[PAGE EXCERPT — start]

中文

Dataset Card for pile-pii-scrubadub

Dataset Summary

This dataset contains text from The Pile , annotated based on the toxicity of each sentence. Each document (row in the dataset) is segmented into sentences, and each sentence is given a score: the toxicity predicted by the Detoxify .

Supported Tasks and Leaderboards

[More Information Needed]

Languages

This dataset is taken from The Pile , which is English text.

Dataset Structure

Data Instances

1949977

Data Fields

  • texts (sequence): a list of the sentences in the document, segmented using SpaCy
  • meta (dict): the section of The Pile from which it originated
  • scores (sequence): a score for each sentence in the texts column indicating the toxicity predicted by Detoxify
  • avg_score (float64): the average of the scores listed in the scores column
  • num_sents (int64): the number of sentences (and scores) in that document

Data Splits

Training set only

Dataset Creation

Curation Rationale

This is labeled text from The Pile , a large dataset of text in English. The text is scored for toxicity so that generative language models can be trained to avoid generating toxic text.

Source Data

Initial Data Collection and Normalization

This is labeled text from The Pile .

Who are the source language producers?

Please see The Pile for the source of the dataset.

Annotations

Annotation process

Each sentence was scored using Detoxify , which is a toxic comment classifier. We used the unbiased model which is based on the 124M parameter RoBERTa and trained on the Jigsaw Unintended Bias in Toxicity Classification dataset .

Who are the annotators?

Detoxify

Personal and Sensitive Information

This dataset contains all personal identifable information and toxic text that was originally contained in The Pile .

[PAGE EXCERPT — finish]

EXERCISE INSTRUCTIONS -> Carry on the dataset card for the toxicity-scored text from The Pile, starting after its last sentence.

[SOURCE INFORMATION — start]

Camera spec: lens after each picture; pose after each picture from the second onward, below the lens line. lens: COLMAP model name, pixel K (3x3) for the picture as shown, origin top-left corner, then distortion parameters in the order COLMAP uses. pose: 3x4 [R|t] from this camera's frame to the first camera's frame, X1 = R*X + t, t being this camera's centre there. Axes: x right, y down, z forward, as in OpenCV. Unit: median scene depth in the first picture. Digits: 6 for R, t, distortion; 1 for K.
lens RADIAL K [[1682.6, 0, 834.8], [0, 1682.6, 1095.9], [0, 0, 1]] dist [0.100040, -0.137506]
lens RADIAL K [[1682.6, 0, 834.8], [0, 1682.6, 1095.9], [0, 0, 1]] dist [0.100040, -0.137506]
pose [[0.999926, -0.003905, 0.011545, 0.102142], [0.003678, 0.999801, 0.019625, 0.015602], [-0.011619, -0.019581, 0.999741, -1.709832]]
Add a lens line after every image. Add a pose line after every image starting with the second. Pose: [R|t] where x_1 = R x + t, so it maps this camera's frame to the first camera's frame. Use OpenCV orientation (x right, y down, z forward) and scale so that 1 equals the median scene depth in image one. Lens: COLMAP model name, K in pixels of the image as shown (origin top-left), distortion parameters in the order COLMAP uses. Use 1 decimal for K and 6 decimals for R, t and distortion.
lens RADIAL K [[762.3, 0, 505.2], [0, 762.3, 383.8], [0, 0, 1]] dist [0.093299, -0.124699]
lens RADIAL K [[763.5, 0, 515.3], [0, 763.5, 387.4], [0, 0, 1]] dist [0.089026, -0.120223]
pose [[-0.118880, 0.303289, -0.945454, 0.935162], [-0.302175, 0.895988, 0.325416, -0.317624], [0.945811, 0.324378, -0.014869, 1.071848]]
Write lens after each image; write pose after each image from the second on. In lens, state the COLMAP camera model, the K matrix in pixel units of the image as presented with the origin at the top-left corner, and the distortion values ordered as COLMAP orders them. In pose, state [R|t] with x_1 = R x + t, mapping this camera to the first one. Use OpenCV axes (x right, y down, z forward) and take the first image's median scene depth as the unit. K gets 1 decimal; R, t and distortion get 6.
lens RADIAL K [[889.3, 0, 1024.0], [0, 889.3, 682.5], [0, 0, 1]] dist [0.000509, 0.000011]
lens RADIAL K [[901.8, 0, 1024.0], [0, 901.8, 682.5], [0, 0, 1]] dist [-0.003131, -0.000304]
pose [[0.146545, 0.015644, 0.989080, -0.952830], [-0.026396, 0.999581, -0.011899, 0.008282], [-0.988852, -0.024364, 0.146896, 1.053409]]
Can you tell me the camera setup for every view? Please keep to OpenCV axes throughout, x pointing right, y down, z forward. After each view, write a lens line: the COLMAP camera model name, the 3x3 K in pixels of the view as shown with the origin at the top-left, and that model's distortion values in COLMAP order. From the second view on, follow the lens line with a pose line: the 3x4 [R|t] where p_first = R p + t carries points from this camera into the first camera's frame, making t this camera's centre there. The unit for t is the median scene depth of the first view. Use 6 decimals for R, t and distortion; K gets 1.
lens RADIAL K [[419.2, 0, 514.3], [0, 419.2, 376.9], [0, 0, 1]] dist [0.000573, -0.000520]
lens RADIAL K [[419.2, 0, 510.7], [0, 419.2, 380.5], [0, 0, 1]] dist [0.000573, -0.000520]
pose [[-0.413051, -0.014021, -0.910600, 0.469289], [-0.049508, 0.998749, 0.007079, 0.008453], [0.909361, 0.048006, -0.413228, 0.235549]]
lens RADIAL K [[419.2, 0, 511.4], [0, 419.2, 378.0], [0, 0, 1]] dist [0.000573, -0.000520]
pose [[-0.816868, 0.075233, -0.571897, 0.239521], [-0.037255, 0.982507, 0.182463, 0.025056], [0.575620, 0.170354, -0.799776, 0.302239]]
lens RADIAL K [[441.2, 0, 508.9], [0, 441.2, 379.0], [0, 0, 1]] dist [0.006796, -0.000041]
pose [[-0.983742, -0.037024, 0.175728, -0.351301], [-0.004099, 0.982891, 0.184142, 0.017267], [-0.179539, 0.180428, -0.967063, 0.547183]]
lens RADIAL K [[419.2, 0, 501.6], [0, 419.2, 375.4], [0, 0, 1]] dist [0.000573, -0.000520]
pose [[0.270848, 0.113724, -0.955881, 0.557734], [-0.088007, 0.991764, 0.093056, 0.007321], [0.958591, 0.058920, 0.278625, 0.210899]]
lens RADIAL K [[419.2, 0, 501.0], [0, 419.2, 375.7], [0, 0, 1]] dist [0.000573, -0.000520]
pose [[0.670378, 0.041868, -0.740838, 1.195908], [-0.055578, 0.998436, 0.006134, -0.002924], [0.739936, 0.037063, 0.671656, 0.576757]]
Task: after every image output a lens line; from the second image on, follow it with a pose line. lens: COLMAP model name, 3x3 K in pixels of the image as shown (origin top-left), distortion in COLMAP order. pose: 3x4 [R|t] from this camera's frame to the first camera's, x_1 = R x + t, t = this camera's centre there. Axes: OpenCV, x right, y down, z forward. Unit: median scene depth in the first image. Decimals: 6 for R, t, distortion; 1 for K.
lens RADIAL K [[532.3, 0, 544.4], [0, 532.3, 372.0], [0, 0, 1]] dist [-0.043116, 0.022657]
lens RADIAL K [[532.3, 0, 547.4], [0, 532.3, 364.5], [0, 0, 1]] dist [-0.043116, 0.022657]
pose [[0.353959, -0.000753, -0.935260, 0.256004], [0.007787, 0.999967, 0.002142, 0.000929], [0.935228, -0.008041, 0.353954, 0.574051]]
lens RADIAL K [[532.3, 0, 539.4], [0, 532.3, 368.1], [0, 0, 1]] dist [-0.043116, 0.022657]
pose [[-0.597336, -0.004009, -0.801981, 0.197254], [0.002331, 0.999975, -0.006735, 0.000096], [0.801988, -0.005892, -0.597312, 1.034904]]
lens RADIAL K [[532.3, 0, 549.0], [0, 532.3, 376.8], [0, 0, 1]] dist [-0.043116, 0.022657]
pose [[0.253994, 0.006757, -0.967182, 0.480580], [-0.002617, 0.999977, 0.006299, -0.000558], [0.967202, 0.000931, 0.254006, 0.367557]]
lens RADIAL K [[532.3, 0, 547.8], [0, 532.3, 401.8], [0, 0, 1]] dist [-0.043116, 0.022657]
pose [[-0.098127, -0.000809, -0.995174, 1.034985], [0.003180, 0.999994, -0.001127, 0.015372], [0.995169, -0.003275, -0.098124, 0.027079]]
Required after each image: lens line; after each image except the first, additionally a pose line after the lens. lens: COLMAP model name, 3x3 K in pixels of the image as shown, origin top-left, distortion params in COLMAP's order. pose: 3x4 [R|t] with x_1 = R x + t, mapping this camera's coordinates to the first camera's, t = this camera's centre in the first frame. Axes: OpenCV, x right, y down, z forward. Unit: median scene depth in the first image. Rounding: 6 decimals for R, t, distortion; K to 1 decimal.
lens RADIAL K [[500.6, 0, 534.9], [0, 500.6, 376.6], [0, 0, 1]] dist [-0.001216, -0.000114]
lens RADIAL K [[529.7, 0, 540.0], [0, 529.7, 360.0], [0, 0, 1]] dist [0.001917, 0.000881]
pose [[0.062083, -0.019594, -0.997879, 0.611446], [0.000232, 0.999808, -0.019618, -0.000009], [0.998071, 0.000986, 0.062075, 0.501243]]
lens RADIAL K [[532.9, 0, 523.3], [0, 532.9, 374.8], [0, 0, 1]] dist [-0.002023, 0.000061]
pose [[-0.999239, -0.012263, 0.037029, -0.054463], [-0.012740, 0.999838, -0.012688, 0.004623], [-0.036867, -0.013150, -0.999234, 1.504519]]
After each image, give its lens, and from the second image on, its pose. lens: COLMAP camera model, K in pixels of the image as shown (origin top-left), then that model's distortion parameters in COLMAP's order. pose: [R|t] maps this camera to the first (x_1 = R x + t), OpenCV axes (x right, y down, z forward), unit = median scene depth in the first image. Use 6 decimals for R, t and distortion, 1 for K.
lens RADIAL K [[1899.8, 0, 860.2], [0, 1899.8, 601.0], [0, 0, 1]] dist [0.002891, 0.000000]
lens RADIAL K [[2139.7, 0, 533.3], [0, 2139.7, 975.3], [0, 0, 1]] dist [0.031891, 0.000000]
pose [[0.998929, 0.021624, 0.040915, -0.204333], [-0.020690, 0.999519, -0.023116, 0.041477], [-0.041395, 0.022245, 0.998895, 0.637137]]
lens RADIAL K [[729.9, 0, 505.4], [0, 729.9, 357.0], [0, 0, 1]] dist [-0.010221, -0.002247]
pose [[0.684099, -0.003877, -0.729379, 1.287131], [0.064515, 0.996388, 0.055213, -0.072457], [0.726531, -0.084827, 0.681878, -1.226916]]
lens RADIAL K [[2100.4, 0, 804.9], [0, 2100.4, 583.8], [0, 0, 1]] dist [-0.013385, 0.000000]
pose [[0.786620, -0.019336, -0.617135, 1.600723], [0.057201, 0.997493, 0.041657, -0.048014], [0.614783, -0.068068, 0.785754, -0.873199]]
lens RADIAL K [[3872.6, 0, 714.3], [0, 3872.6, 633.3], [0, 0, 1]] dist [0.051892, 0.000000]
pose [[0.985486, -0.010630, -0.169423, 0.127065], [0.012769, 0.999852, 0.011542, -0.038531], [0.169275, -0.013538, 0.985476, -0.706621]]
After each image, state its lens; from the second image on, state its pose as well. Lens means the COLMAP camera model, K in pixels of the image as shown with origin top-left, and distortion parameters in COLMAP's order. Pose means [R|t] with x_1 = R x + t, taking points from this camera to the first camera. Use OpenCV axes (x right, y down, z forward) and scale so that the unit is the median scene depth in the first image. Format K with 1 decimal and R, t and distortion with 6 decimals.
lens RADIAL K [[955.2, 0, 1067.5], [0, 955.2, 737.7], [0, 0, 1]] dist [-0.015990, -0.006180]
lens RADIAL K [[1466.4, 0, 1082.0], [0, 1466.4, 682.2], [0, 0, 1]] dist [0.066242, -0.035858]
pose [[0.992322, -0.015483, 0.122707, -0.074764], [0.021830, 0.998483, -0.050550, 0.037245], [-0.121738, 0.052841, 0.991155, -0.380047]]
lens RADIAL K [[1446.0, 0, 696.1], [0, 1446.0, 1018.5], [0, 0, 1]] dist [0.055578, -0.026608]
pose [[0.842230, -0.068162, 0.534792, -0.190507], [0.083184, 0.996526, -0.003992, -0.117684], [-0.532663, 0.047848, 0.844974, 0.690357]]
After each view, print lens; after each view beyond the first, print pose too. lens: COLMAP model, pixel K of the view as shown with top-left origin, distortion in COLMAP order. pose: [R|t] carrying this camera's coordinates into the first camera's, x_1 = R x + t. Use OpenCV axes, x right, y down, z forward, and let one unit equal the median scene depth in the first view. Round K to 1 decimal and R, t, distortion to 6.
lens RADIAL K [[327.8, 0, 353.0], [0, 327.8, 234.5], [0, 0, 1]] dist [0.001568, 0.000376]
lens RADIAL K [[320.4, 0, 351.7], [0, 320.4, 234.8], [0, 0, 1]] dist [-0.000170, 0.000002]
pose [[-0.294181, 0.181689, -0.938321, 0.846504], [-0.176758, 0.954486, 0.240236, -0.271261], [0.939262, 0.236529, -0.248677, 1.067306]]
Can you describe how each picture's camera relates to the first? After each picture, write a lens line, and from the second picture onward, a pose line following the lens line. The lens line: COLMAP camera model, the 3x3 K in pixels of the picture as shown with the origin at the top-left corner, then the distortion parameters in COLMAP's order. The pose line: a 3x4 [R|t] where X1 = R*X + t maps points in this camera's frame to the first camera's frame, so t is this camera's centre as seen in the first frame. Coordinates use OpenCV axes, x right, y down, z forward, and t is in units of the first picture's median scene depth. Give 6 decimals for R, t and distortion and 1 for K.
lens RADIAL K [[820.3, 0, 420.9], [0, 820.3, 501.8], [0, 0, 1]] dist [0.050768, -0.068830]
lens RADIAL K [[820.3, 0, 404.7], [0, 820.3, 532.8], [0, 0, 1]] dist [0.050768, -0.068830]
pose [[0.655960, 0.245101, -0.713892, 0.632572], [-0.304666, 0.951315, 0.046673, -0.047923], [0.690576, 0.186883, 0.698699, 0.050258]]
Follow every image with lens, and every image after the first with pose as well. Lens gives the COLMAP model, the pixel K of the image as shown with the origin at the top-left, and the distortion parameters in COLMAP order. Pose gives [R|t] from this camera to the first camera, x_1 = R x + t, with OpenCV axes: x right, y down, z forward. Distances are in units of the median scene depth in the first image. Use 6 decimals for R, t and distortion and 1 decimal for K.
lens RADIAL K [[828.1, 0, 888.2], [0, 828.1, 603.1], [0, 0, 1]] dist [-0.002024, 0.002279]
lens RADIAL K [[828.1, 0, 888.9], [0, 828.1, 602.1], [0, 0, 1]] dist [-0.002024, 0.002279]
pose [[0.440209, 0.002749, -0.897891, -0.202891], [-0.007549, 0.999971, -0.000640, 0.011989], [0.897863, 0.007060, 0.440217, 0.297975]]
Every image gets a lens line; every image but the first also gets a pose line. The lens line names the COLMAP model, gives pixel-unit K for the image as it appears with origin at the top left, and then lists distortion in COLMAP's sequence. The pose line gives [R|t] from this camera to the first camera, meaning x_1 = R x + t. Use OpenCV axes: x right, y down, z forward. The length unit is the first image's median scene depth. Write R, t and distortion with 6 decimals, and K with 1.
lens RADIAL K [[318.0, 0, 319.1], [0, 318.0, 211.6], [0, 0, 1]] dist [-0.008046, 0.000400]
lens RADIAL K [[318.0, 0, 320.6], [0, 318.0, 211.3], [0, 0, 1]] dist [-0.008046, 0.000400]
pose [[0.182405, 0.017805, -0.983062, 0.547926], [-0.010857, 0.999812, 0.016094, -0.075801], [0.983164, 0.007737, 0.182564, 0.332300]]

[SOURCE INFORMATION — finish]

REPLY ->
Considerations for Using the Data

Social Impact of Dataset

This dataset contains examples of toxic text and personal identifiable information. (A version of this datatset with personal identifiable information annotated is available here .) Please take care to avoid misusing the toxic text or putting anybody in danger by publicizing their information. This dataset is intended for research purposes only. We cannot guarantee that all toxic text has been detected, and we cannot guarantee that models trained using it will avoid generating toxic text. We do not recommend deploying models trained on this data.

Discussion of Biases

This dataset contains all biases from The Pile discussed in their paper: https://arxiv.org/abs/2101.00027

Other Known Limitations

The toxic text in this dataset was detected using imperfect automated detection methods. We cannot guarantee that the labels are 100% accurate.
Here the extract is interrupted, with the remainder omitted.